No. 3 UConn was trailing by a single point on Friday with 3.9 seconds remaining when a foul was called on Aaliyah Edwards as she was setting up a screen with her team on their final offensive possession.

Edwards wasn’t “given an explanation” for the foul call, she told reporters afterwards. “There was no real time to get an explanation for it. My point of view, it was pretty clean.”

The foul gave the ball back to Iowa and Caitlin Clark made her first free throw shortly afterwards, after she had been fouled by Paige Bueckers with 3.1 seconds left. Though she missed her second, it gave Iowa a 71-69 lead and, after the teams battled for the ball, the Hawkeyes retained it by having the possession arrow.

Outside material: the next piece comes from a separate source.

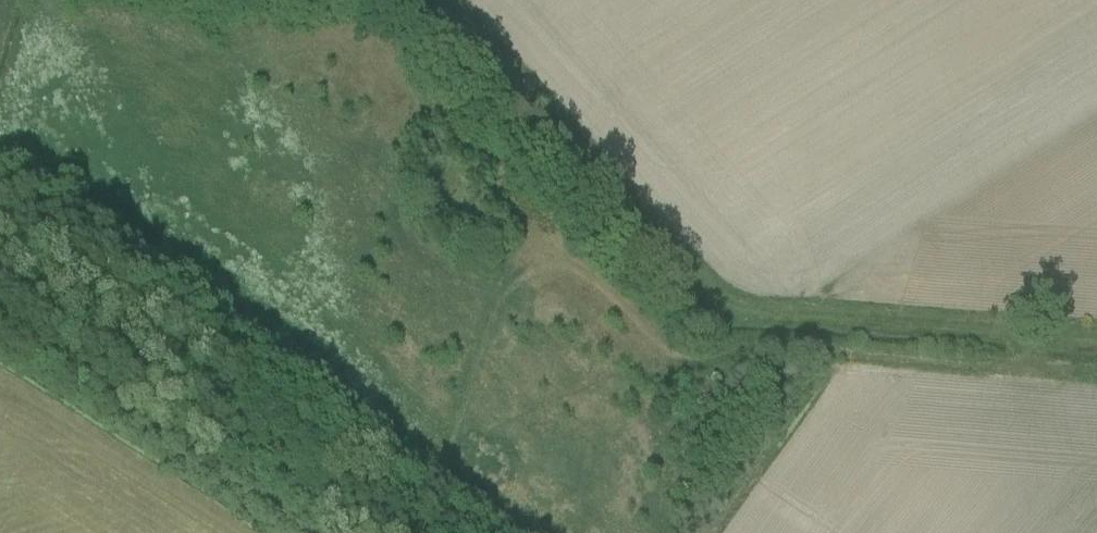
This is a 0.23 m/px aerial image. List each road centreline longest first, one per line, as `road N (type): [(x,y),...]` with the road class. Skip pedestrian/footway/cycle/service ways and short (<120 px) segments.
road 1 (track): [(426,532),(494,323),(551,235),(657,331),(698,351),(779,347),(1019,366),(1040,328)]
road 2 (track): [(1040,328),(736,305),(445,0)]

Iowa guard Gabbie Marshall said Saturday she deleted her social media accounts after a spate of hate comments online about the foul call.

“I’m not the one that made the call, so I’m not sure why they’re mad at me personally,” the Hawkeyes senior said at a news conference Saturday, according to CNN affiliate KCCI.

“Personally, I thought it was an illegal screen and it’s not like it was the first one of the game,” Marshall said. “I feel like it just kind of overlooked the fact that I played my butt off the whole game trying to guard her. I’ve tried to get over screens the whole game and I feel like that one play kind of just consumed everything.”

Hawkeyes head coach Lisa Bluder lambasted the hate comments being directed at Marshall.

“It’s unbelievable to me that you’re going to criticize a 22-year-old kid for something that she had no control over? I thought we handled that really well. We switched out onto it. I thought we were there to contest,” Bluder said on Saturday. “I can’t believe people would be so immature as to attack a 22-year-old on doing their job and doing it really, really well.”

Social media went into overdrive after the controversial incident with NBA great James leading the criticism and much of the furore stemming from the call being made so late in the game.

“NAAAAAHHHHHH!!! I ain’t rolling with that call,” James posted on X, formerly known as Twitter.

Reese, whose LSU was defeated by Iowa in the Elite Eight, posted “wait was that screen not set clean?” while WNBA player Kelsey Plum said: “To call that on a game deciding play is so wrong WOW.”  

Actress Gabrielle Union posted “I hate the end of the game. That’s a damn shame. Iowa came to play and so did UConn. That’s absolutely NOT how you determine a game like this.”

Despite this, star guard Bueckers told reporters afterwards that the “tough call” didn’t cause UConn’s loss.

“Everybody can make a big deal of that one single play, but not one single play wins a basketball game or loses a basketball game,” she said. “You can look at one play and say, ‘Oh, that killed us or that hurt us.’ But we should have done a better job.”

Meanwhile, her coach Geno Auriemma told reporters that “there’s probably an illegal screen call that you could make on every single possession.”

“I just know there were three or four called on us and I don’t think there were any called on them,” he added. “So I guess we gotta get better on not setting illegal screens.”

The NCAA told CNN that no request was made for a pool reporter statement for any decisions made by officials during Friday’s game.

CNN’s Ashley R. Williams contributed to this report.